Sur le plateau du «19h30» de la RTS, le procureur général relève par ailleurs que le Ministère public va vraisemblablement faire appel dans le jugement des zadistes du Mormont. «Nous avons déposé une annonce d'appel. Nous examinerons les considérants et les décisions, puis nous déciderons d'aller plus loin ou pas par le biais d'une déclaration d'appel», a-t-il souligné.
De son côté, la présidente du PS vaudois a aussi tenu à réagir mardi. «Si l'indépendance du Ministère public doit être garantie, il en va de même de celle de l'action parlementaire. Ma chronique s'inscrit dans le droit le plus strict et légitime de tous les députés de questionner l'action publique et de porter une appréciation politique sur l'action du Ministère public».
Plaidant la liberté d'expression, Jessica Jaccoud se félicite que le débat public et politique sur le bilan d'Eric Cottier à la tête du Ministère public ait été ainsi ouvert.
L'actuel procureur général partira à la retraite à la fin de l'année, après 17 ans de fonction.
Dans l'après-midi, cette passe d'armes a inévitablement rebondi au parlement qui tenait séance. Le député Jean-Daniel Carrard s'est exprimé au nom du groupe Parti libéral-radical (PLR) pour dire son «indignation» à propos de la chronique de la présidente du PS. Il a relevé que le MP «mérite une totale confiance» et que ce n'est pas aux membres du parlement de lui donner «des injonctions» ou de le «discréditer».
Le socialiste Arnaud Bouverat s'est aussi exprimé, appelant à «la mesure» dans ce dossier.
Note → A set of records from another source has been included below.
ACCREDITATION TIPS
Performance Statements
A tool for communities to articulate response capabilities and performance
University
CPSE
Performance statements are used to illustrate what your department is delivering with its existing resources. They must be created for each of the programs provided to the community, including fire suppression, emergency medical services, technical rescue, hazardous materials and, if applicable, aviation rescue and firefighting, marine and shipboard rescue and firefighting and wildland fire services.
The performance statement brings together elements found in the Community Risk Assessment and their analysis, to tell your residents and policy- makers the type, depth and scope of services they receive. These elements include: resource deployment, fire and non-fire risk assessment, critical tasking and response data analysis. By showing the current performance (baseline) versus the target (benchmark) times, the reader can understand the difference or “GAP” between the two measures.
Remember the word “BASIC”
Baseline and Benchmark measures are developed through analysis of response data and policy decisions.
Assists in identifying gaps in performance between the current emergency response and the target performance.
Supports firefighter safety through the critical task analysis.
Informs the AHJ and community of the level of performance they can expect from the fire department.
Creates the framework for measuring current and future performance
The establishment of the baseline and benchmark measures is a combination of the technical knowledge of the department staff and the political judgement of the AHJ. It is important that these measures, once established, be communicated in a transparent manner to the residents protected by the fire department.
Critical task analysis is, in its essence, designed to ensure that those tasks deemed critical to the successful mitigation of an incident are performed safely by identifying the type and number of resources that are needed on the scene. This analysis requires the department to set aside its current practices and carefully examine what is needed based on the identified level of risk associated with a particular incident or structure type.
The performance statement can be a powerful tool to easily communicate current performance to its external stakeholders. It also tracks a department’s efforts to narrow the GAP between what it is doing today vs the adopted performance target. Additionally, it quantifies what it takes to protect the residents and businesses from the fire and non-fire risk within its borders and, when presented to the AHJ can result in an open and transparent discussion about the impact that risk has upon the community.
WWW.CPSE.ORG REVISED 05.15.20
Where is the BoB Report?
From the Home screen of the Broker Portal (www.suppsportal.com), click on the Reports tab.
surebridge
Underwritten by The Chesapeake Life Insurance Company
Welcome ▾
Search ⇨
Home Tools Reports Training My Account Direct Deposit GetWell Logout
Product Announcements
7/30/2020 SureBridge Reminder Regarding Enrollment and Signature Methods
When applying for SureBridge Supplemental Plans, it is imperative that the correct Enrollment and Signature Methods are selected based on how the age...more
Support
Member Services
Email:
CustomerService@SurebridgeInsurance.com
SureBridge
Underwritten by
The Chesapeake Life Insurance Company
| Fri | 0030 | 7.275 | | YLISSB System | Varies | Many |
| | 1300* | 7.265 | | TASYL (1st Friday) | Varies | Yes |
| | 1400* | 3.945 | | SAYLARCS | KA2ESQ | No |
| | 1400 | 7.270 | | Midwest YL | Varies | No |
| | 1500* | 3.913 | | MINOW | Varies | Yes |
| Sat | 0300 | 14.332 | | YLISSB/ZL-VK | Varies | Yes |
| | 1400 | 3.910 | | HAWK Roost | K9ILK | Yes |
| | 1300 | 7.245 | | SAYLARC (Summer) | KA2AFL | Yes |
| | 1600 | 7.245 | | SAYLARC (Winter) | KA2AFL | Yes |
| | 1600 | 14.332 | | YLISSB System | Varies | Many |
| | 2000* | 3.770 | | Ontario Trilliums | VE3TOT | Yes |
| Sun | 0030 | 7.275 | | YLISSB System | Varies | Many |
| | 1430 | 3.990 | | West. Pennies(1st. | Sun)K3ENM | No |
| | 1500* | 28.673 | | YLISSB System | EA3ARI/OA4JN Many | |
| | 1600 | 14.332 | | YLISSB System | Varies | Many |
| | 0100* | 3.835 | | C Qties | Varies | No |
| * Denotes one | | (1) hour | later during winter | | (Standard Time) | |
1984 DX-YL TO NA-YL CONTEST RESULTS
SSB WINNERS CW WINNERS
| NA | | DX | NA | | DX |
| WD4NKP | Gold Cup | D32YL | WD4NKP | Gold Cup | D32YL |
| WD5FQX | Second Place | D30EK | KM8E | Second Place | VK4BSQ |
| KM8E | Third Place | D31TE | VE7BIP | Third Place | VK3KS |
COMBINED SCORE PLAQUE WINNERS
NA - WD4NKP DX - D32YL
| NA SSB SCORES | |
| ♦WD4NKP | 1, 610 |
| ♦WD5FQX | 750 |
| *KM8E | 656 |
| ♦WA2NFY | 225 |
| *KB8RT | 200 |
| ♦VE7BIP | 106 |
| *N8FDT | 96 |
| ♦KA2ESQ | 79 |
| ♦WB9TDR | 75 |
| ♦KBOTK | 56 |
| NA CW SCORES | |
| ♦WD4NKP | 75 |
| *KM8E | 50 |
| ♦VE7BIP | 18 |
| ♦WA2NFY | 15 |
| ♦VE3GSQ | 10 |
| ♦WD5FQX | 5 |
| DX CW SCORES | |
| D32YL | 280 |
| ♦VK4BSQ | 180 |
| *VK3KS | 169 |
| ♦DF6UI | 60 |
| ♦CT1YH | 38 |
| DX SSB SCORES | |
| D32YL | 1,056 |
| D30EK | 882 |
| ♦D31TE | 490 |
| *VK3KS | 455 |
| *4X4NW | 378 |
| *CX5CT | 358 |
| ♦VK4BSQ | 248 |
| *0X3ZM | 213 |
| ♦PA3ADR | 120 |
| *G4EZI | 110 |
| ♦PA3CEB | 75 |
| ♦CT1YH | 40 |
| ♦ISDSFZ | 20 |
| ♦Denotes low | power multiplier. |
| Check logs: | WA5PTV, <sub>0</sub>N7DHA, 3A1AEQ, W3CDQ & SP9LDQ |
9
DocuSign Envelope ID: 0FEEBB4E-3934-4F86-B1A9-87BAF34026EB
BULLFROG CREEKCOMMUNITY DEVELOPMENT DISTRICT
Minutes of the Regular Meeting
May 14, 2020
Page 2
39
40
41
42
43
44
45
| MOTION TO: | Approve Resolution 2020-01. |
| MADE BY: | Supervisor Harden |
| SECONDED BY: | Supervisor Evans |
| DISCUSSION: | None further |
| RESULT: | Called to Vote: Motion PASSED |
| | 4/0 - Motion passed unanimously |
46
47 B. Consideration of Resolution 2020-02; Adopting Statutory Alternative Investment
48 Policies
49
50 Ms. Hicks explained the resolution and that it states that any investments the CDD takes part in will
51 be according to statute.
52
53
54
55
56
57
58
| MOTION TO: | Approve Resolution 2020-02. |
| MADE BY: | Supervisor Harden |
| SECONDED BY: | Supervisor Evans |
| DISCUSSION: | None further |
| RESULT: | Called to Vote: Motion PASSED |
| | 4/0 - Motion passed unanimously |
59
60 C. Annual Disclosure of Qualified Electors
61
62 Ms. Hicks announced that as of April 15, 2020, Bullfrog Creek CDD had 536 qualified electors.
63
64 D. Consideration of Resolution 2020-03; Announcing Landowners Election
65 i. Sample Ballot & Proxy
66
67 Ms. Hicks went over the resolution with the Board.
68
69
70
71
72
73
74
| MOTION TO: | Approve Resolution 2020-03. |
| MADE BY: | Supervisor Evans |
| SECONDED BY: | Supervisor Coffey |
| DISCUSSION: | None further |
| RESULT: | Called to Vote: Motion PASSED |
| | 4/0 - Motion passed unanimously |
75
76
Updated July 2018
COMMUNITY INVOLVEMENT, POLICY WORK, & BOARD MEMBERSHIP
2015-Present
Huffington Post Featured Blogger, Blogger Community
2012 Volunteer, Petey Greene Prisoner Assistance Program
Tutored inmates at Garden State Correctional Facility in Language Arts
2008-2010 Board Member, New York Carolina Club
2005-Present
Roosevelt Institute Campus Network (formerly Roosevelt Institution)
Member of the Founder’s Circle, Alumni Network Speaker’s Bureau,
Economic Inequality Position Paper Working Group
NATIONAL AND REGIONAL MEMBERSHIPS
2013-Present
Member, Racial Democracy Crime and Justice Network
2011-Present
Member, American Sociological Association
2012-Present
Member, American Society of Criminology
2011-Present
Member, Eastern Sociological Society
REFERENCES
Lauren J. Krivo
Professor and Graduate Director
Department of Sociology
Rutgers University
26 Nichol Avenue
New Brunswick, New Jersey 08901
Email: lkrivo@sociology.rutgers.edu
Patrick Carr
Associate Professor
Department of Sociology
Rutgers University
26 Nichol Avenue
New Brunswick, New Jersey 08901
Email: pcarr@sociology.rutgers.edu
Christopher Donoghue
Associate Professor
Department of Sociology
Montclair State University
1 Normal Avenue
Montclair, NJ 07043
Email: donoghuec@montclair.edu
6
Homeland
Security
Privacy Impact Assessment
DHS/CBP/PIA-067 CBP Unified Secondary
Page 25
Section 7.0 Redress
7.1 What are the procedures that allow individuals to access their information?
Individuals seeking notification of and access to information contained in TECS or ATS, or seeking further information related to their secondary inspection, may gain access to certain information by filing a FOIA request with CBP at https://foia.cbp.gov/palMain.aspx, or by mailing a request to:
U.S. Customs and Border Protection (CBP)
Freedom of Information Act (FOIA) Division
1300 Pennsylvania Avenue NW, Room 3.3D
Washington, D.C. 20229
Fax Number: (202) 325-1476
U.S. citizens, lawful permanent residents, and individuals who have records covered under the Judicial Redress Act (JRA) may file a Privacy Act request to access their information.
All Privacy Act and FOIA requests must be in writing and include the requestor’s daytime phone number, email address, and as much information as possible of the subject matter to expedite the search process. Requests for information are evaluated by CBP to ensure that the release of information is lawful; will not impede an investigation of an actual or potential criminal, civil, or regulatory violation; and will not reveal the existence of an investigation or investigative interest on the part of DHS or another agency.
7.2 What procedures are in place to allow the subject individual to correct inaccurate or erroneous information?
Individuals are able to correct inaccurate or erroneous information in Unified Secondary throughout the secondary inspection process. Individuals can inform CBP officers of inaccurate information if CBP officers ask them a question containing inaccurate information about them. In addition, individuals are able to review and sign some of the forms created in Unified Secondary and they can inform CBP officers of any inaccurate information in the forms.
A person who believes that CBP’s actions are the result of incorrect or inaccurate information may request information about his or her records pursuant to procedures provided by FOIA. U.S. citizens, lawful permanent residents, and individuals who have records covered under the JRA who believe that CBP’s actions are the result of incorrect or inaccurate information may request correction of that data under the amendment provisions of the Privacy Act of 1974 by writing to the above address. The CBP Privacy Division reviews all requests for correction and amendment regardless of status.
Il s'est notamment «interrogé» sur la réaction d'Eric Cottier, un procureur qui a «le cuir dur» et qui, par le passé, n'a pas réagi de la sorte lorsqu'il était attaqué.
Le Bureau du Grand Conseil s'est désormais saisi du courrier du procureur général. Il siégera prochainement pour voir quelle suite y donner. (mbr/ats)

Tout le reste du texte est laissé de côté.